The statutory scheme for teachers’ contracts is based upon a concept of a fixed salary to be paid in installments for a nine month school year. See I.C. 20-6.1-5-1. Similarly, Oak Hill’s standard contract shows a salary schedule amount based upon a nine month school year period. The contract provides further that the salary will be paid in twenty-six payments. Therefore, the plain interpretation of I.C. 20-6.1-5-9 requires Oak Hill to pay its teachers the amount each would have received for the pay period in which school was closed notwithstanding a particular *155teacher’s unavailability to teach on a can-celled day. Consequently, VanCamp is entitled to back pay, with interest, for January 7, 1981.
Weaver’s claim requires a different analysis. Weaver called in sick on the morning that school was later cancelled. Oak Hill deducted one full sick day from Weaver’s available days. The question thus presented is, at what point in the day is a school deemed to be closed, thereby triggering application of I.C. 20-6.1-5-9.
The regulations for school minimum standards, 510 I.A.C. 4-2-1(c)(6) (1984 Ed.) state:
“The minimum length of the normal school day shall be four and one-half [4V2] hours in grades three [3] and four [4]; five and one-half [5V2] hours in grades [5] and six [6]; six [6] hours in grades seven [7] to twelve [12].”
An argument may be made, therefore, that school has been closed for purposes of I.C. 20-6.1-5-9 if cancellation occurs before the minimum length of the school day has been reached. Indiana Administrative Code 4-2-1(c)(6), however, does not contemplate emergency closings and would appear to relate solely to a normal instructional day. Furthermore, to accept this argument would be to ignore the preceding regulatory section which specifically contemplates emergency closings at any time during a school day which has commenced. It states in part:
“In the event of emergency during the school day, school may be dismissed in the interest of pupil safety, in which case the day(s) counts as an instructional school day.”4 510 I.A.C. 4-2-l(c)(5) (1984 Ed.)
Weaver’s school day had commenced and was only thereafter terminated. We hold that in such instance the payment provisions of I.C. 20-6.1-5-9 are not made applicable. This is not to say that payment for partial days is prohibited. Such might be the subject of the contract between the teacher and the school corporation.
For the foregoing reasons, the summary judgment in favor of the Oak Hill United School Corporation is reversed as to Van-Camp and affirmed as to Weaver. The cause is remanded for further proceedings consistent herewith.
BUCHANAN, C.J., and SHIELDS, J., concur.

. The parties have agreed that this was Van-Camp’s per diem salary and was the amount deducted from her paycheck for the pay period in dispute.

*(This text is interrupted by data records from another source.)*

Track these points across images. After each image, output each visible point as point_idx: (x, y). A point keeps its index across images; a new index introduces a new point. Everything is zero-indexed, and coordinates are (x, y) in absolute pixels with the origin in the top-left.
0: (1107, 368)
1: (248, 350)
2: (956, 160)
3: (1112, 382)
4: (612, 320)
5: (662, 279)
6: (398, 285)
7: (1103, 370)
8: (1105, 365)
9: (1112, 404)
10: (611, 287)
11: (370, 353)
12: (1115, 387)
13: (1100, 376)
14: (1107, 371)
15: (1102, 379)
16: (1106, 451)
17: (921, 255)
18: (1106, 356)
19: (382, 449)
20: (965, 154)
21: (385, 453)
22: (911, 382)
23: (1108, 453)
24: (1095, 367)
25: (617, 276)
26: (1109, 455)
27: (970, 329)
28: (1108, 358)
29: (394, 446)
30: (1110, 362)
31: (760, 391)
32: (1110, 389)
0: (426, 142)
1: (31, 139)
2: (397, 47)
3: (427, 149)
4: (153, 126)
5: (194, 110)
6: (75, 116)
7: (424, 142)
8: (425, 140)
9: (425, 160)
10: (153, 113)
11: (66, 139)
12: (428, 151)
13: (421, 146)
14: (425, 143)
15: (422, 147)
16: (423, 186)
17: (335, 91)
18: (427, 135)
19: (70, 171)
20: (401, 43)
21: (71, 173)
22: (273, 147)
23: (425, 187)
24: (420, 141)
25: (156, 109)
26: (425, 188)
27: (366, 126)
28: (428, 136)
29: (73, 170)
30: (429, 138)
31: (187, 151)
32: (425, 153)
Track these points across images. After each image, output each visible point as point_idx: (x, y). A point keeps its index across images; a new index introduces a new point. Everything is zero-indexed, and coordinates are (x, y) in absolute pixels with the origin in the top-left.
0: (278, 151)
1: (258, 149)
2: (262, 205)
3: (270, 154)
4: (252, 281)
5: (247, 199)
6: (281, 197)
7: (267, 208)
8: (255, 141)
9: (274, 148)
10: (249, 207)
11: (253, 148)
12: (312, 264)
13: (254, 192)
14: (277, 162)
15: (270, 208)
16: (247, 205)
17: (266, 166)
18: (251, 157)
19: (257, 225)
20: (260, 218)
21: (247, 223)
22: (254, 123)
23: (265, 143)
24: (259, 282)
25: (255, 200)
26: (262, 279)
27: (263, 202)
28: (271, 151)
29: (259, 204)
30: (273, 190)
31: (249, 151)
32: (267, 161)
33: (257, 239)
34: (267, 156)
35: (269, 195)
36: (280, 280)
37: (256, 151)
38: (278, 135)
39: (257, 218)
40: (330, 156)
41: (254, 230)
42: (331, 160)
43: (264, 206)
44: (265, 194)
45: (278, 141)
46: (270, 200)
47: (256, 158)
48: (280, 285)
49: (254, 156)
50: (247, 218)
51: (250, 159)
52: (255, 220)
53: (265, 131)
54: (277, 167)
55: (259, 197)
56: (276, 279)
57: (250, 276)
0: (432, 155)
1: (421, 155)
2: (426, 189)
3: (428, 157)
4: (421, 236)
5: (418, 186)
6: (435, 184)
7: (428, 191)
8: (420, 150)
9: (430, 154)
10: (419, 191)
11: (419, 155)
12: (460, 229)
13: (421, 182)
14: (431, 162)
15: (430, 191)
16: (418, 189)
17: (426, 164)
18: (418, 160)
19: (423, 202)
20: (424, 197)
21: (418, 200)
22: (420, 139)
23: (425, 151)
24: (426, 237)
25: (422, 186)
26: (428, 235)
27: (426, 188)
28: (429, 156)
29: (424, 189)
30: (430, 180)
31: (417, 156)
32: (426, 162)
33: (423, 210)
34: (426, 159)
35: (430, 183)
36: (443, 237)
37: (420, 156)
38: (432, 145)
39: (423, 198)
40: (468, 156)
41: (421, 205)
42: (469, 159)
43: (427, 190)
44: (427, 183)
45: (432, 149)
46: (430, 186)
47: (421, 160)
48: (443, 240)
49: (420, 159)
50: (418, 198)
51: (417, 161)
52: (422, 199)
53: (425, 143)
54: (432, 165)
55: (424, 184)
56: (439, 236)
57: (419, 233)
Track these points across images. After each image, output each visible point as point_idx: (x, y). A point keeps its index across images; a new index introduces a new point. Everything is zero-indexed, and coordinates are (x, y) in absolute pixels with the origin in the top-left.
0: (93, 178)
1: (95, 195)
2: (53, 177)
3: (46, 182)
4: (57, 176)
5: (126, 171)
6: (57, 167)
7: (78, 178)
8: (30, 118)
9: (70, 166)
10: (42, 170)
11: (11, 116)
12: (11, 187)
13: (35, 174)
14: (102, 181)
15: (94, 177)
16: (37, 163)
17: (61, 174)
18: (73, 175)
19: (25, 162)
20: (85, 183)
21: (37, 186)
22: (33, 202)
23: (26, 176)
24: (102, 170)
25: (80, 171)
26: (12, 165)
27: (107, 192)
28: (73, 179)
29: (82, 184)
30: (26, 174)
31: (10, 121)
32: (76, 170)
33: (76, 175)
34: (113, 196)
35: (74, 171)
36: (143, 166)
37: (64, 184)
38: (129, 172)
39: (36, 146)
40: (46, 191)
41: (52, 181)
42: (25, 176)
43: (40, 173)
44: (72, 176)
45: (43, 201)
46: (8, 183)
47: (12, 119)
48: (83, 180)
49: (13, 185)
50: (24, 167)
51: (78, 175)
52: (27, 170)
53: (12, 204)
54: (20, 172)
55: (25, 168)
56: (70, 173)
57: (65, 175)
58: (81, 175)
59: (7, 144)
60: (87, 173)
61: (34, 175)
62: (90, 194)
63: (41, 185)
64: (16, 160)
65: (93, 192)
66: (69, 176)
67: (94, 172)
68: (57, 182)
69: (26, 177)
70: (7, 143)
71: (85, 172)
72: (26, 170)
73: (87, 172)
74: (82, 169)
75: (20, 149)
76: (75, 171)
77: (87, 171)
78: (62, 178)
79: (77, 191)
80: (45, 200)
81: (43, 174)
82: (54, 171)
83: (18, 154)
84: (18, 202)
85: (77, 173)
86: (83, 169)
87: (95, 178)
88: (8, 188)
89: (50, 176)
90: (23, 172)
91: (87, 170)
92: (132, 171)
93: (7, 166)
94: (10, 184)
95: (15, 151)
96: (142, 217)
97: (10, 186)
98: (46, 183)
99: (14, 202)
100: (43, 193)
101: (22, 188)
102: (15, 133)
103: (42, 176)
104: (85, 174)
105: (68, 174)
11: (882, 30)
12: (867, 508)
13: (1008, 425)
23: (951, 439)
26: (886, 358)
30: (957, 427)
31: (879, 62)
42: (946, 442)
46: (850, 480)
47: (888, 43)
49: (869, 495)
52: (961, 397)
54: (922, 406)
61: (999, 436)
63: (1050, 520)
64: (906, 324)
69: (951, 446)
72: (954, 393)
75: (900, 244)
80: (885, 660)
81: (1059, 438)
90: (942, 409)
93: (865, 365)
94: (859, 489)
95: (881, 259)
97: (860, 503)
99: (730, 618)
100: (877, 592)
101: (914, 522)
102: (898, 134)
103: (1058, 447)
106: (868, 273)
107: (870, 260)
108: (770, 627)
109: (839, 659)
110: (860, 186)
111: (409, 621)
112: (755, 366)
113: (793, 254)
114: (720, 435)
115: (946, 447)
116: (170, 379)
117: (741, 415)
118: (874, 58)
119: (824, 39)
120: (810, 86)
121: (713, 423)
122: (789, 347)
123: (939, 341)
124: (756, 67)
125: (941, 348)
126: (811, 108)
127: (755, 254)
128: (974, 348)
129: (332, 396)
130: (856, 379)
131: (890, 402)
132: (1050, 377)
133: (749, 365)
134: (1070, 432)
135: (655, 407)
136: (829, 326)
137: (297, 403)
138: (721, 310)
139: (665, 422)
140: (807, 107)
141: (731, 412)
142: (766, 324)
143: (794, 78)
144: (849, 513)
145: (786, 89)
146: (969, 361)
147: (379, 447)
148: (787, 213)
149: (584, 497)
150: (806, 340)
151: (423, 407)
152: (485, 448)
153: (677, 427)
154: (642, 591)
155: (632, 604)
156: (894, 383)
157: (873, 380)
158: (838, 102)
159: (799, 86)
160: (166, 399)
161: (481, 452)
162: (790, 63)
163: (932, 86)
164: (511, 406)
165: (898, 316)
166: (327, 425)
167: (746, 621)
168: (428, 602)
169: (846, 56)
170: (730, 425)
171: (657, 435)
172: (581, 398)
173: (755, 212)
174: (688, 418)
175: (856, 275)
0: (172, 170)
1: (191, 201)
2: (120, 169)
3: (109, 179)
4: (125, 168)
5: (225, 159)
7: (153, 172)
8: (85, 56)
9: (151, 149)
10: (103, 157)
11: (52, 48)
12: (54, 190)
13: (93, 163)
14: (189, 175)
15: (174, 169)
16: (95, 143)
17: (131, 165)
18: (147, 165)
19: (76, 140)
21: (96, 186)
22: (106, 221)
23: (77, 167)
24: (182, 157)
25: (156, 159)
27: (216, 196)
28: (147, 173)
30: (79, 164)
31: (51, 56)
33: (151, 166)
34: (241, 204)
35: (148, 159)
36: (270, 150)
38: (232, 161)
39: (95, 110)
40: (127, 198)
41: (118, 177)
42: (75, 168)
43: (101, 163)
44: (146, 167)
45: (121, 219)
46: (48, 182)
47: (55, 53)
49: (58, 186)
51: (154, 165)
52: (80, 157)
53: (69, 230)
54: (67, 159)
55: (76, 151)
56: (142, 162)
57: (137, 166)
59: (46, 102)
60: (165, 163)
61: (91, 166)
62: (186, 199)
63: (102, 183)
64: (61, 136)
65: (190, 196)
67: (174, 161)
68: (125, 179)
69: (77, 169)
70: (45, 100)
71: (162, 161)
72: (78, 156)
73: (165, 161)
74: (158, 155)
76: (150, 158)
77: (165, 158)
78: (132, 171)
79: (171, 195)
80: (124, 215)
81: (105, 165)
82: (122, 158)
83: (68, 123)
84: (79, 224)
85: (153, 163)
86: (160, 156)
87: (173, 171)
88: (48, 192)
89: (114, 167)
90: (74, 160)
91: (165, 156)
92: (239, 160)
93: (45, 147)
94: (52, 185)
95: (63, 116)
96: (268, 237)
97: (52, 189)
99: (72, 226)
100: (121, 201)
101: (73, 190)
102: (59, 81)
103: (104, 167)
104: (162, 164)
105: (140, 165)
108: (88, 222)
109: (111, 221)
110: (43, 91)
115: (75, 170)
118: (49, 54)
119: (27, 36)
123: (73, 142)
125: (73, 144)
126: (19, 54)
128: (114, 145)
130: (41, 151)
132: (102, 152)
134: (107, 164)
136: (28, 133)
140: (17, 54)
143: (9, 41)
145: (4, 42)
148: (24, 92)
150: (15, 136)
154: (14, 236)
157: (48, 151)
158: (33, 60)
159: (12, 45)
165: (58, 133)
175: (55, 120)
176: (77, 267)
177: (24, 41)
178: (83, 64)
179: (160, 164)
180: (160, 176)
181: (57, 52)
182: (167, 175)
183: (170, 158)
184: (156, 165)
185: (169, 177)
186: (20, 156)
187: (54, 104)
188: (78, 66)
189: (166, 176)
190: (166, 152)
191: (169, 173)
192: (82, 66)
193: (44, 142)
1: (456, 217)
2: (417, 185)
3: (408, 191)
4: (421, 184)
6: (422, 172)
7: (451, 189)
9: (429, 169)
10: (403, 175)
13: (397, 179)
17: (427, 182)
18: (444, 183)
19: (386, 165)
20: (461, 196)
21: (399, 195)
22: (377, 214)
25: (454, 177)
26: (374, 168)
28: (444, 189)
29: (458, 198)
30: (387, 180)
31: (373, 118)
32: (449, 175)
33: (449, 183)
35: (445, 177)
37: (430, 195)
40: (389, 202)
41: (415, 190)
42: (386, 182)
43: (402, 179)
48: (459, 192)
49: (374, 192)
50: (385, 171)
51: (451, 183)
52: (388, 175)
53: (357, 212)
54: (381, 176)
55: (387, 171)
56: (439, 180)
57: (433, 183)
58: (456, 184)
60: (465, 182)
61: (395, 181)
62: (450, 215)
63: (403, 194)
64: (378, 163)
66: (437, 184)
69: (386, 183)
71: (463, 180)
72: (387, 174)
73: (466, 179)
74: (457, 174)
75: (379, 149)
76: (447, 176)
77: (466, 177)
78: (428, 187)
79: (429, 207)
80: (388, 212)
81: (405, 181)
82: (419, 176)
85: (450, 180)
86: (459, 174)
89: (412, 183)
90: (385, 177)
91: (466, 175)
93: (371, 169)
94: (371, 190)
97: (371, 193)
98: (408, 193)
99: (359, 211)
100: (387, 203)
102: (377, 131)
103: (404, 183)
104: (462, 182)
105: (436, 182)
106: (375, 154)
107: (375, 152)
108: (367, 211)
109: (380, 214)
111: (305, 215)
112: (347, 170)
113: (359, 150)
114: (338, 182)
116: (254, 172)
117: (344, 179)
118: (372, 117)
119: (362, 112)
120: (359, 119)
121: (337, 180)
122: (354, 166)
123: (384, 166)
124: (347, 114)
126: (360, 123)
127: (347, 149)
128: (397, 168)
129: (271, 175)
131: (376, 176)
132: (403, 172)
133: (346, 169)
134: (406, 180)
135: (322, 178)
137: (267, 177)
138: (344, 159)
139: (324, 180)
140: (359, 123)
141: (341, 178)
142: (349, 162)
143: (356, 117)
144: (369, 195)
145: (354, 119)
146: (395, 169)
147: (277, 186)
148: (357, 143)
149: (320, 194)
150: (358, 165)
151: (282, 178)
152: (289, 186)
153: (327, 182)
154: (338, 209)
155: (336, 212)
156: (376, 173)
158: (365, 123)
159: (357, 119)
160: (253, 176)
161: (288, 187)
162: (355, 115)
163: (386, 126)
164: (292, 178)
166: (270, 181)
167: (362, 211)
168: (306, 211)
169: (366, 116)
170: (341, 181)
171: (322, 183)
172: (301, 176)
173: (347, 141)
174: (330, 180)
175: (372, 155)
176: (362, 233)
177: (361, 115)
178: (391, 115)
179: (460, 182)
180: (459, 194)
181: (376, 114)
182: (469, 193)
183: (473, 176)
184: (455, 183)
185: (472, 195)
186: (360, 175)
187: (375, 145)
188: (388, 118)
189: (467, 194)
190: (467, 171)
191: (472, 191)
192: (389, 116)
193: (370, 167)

. Both Weaver's contract and state law provide that sick days may be used for an illness in a teacher’s immediate family. See I.C. 20-6.1-5-6(b).

. The case before us does not involve any issue concerning makeup days and payment therefor pursuant to contract or otherwise. Accordingly, Eastbrook Community Schools Corporation v. Indiana Education Employment Relations Board (1983) 2d Dist., Ind.App., 446 N.E.2d 1007, reh. denied 450 N.E.2d 1006, dealing with such issue in the context of contract negotiation is not germane. In Eastbrook, however, we noted that absent legislation to that effect, school boards were not required to compensate teachers for make-up days. Cf. 1917-1920 Op.Atty.Gen. 239, supra, which opined that a teacher who can and does recover compensation for days on which school is closed may not be compelled to make up those days absent a contract provision to that effect.

. The regulations here cited remain in substantially the form and content as when first promulgated in May, 1978.